Struggles with slang and emojis so not the best for social media data like tweets

Slightly less accurate than Vader on average

Runs slower than Vader

Converts text into a textblob object.

VADER

VADER Sentiment Analysis. VADER (Valence Aware Dictionary and sEntiment Reasoner) is a lexicon and rule-based sentiment analysis tool that is specifically attuned to sentiments expressed in social media, and works well on texts from other domains.
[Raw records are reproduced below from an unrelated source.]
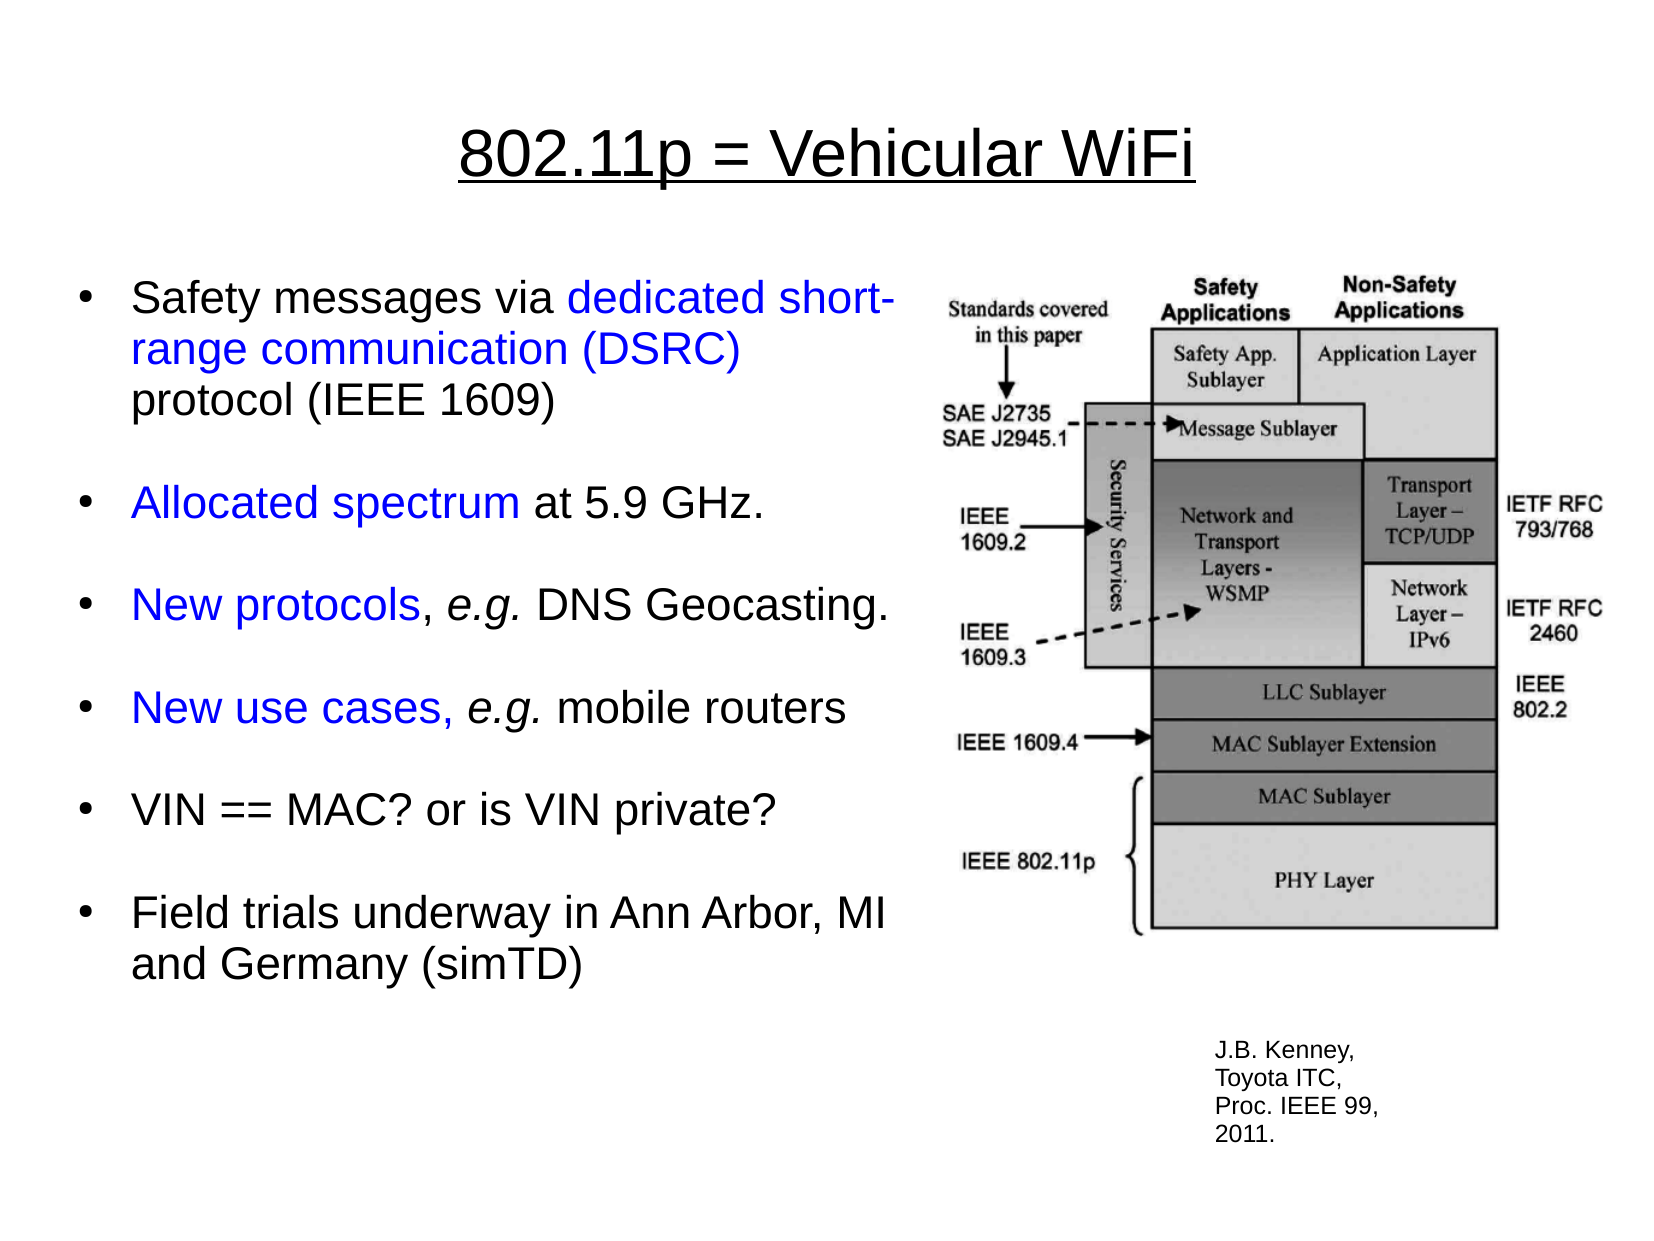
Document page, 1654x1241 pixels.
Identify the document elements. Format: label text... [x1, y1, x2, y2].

text_box J.B. Kenney, Toyota ITC, Proc. IEEE 99, 2011. [1200, 1028, 1395, 1156]
list Safety messages via dedicated short-range communication (DSRC) protocol (IEEE 1609) Allocated spectrum at 5.9 GHz. New protocols, e.g. DNS Geocasting. New use cases, e.g. mobile routers VIN == MAC? or is VIN private? Field trials underway in Ann Arbor, MI and Germany (simTD) [60, 271, 906, 1006]
picture [940, 271, 1610, 947]
title 802.11p = Vehicular WiFi [82, 49, 1571, 257]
Vader's repository can be found here: https://github.com/cjhutto/vaderSentiment

Pros:

Tuned for modern social media

Understands non-text like emojis

Understands slang

VADER returns 4 different scores: positive, neutral, negative and compound

This level of granularity could be helpful for more sophisticated projects

Has an intensity function

2x as fast as Textblob

Cons:

In the majority of use cases, compound is the only score that matters

Requires a little engineering to isolate the compound score which can be a hassle

Lacks subjectivity function

Subjectivity not mentioned in any of VADER's documentation

To get subjectivity you have to hard code it with 1 - abs[compound]

Conclusions

The obvious conclusion from the pros and cons is that Vader is better for non-formal text like social media posts with slang and emojis while Textblob is better for formal text like books or papers or projects that extend beyond simply sentiment analysis

Textblob is a better choice for plug and play projects where you want to classify data quickly. You can get a polarity score easily without any data engineering. However, Textblob lacks an intensity function. Can be slower compared to its competitors since it handles more than just sentiment analysis.

VADER has an accuracy edge with the data I used, tweets, but it lacks a subjectivity function. Takes a little data engineering to get the right output and to get the kinds of scores and data you want. For pure speed and sentiment analysis thought, this may be the way to go.

On average, the accuracy difference between Vader and Textblob around 7% both from my testing and from others online.

There are other NLP libraries like Flair were not evaluated as they are significantly slower but might be more accurate and powerful. This may be a future project idea.

Another strategy to get the best sentiment score is to combine Vader and Textblob to produce an averaged composite score between the two. This is a strategy called ensemble learning. Rather than declare one library as better than the other for a specific purpose, combining multiple models often can lead to an ever more accurate result.